§ **PROBLEM DESCRIPTION**: Look for the word "Donneurs" in the entries below, then copy every line that has it.

╔══

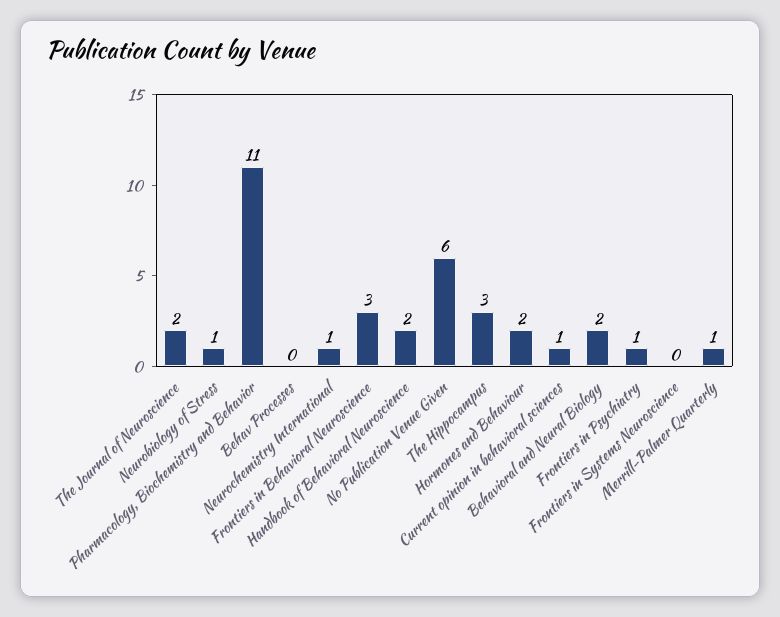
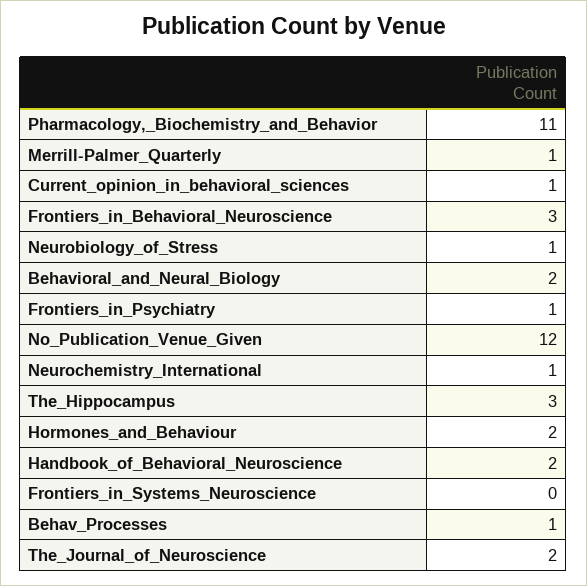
Behav Processes: 0 -> 1
No Publication Venue Given: 6 -> 12

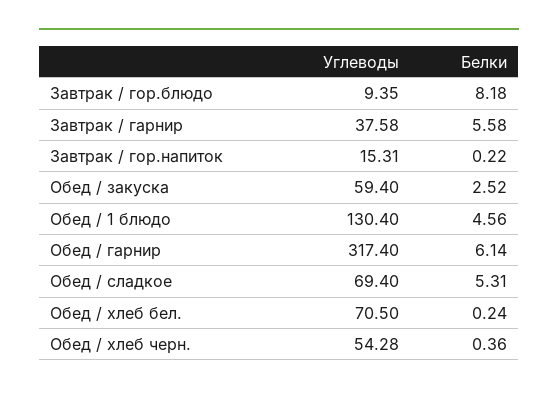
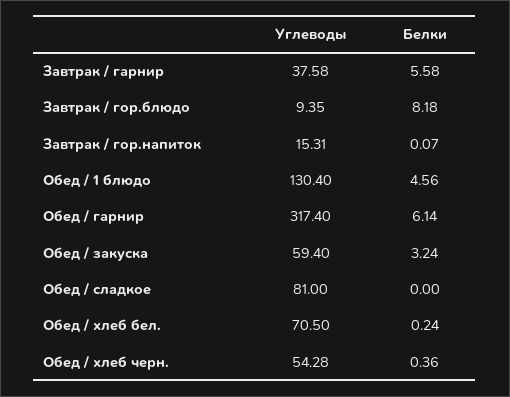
Белки, Завтрак / гор.напиток: 0.22 -> 0.07
Белки, Обед / закуска: 2.52 -> 3.24
Углеводы, Обед / сладкое: 69.4 -> 81
Белки, Обед / сладкое: 5.31 -> 0

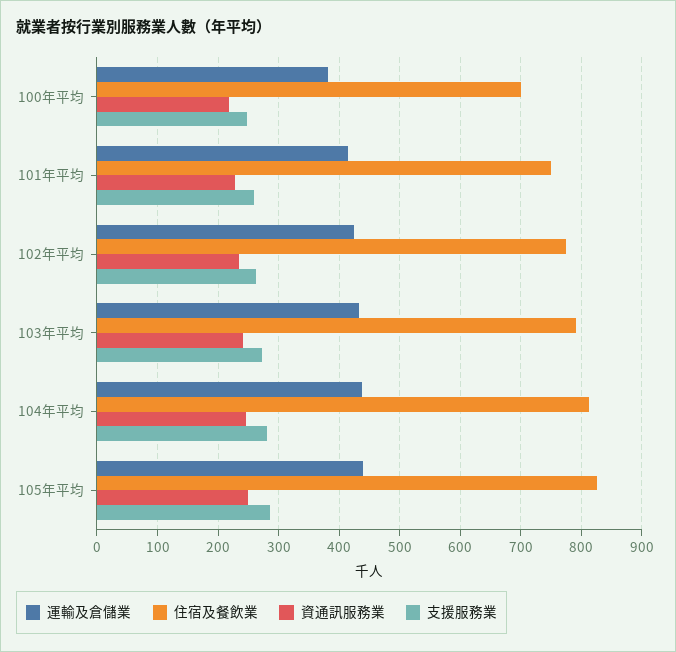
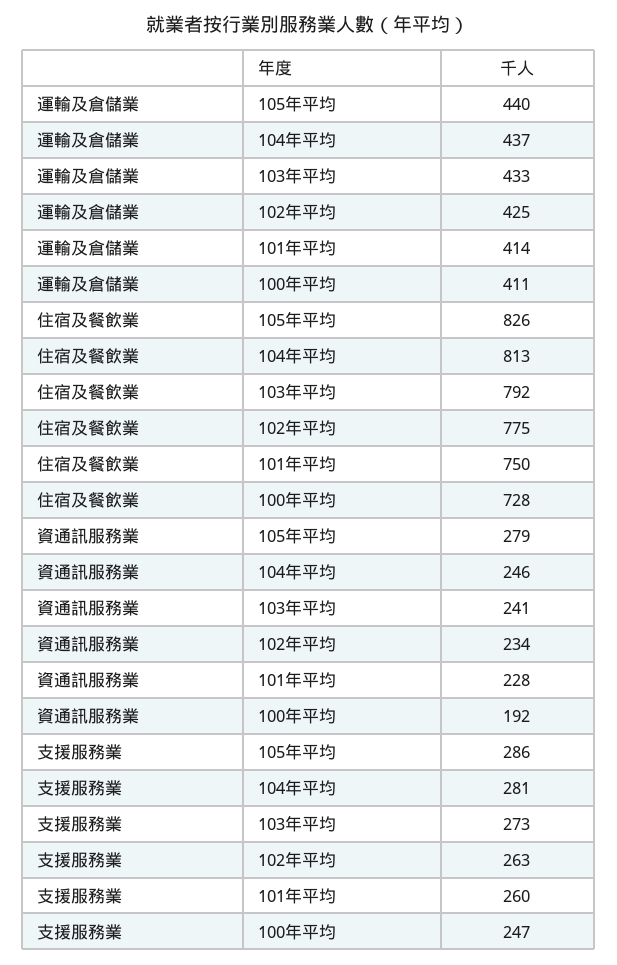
運輸及倉儲業, 100年平均: 380 -> 411
住宿及餐飲業, 100年平均: 700 -> 728
資通訊服務業, 100年平均: 220 -> 192
資通訊服務業, 105年平均: 250 -> 279

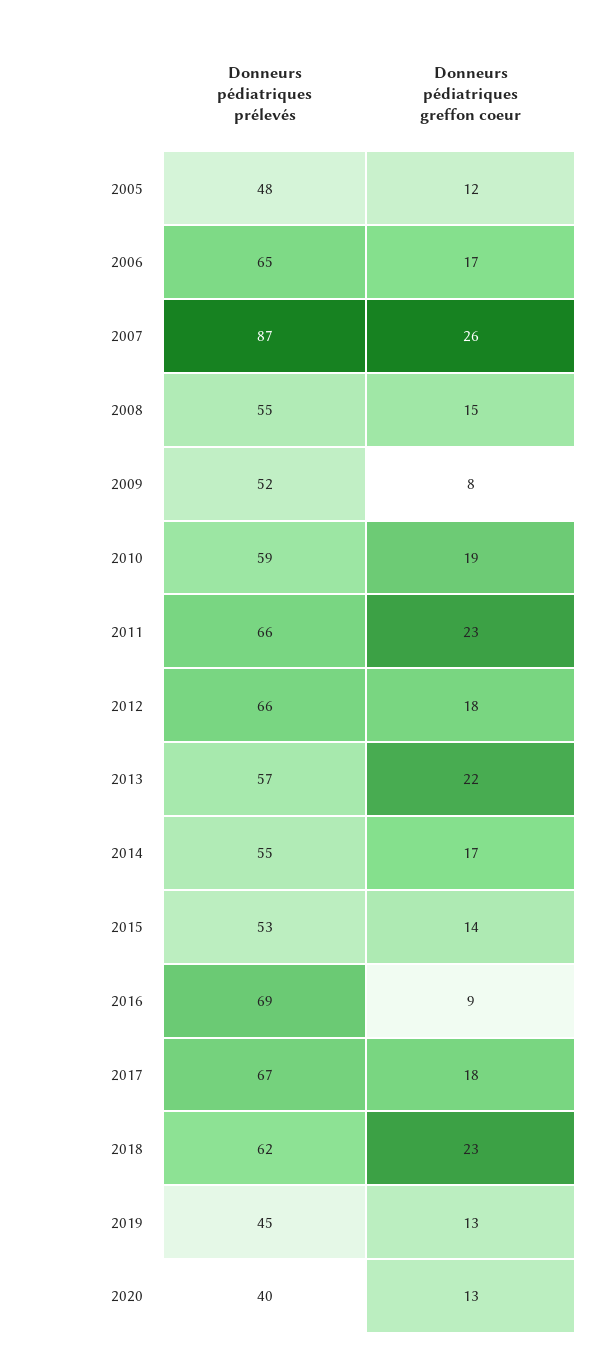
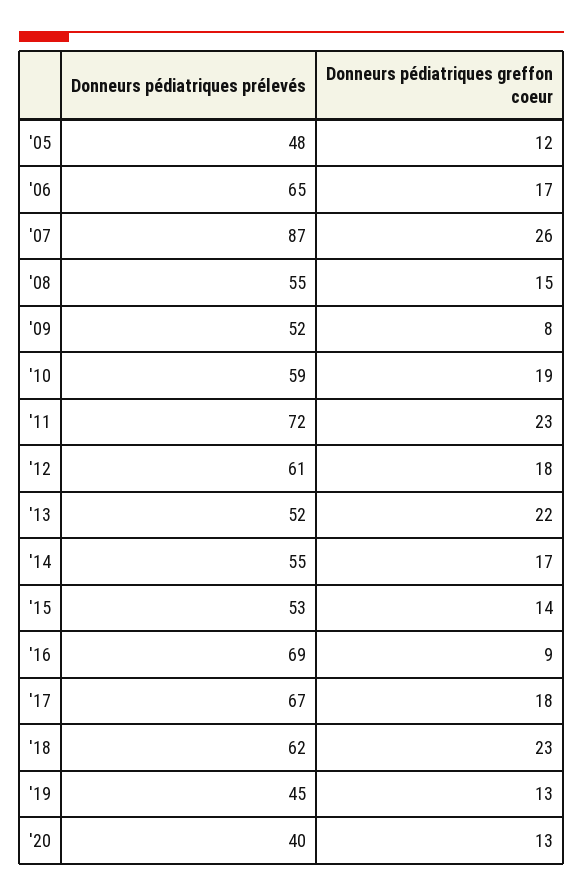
Donneurs pédiatriques prélevés, 2011: 66 -> 72
Donneurs pédiatriques prélevés, 2012: 66 -> 61
Donneurs pédiatriques prélevés, 2013: 57 -> 52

╚══

§ **SOLUTION FOR THIS TASK**:
Donneurs pédiatriques prélevés, 2011: 66 -> 72
Donneurs pédiatriques prélevés, 2012: 66 -> 61
Donneurs pédiatriques prélevés, 2013: 57 -> 52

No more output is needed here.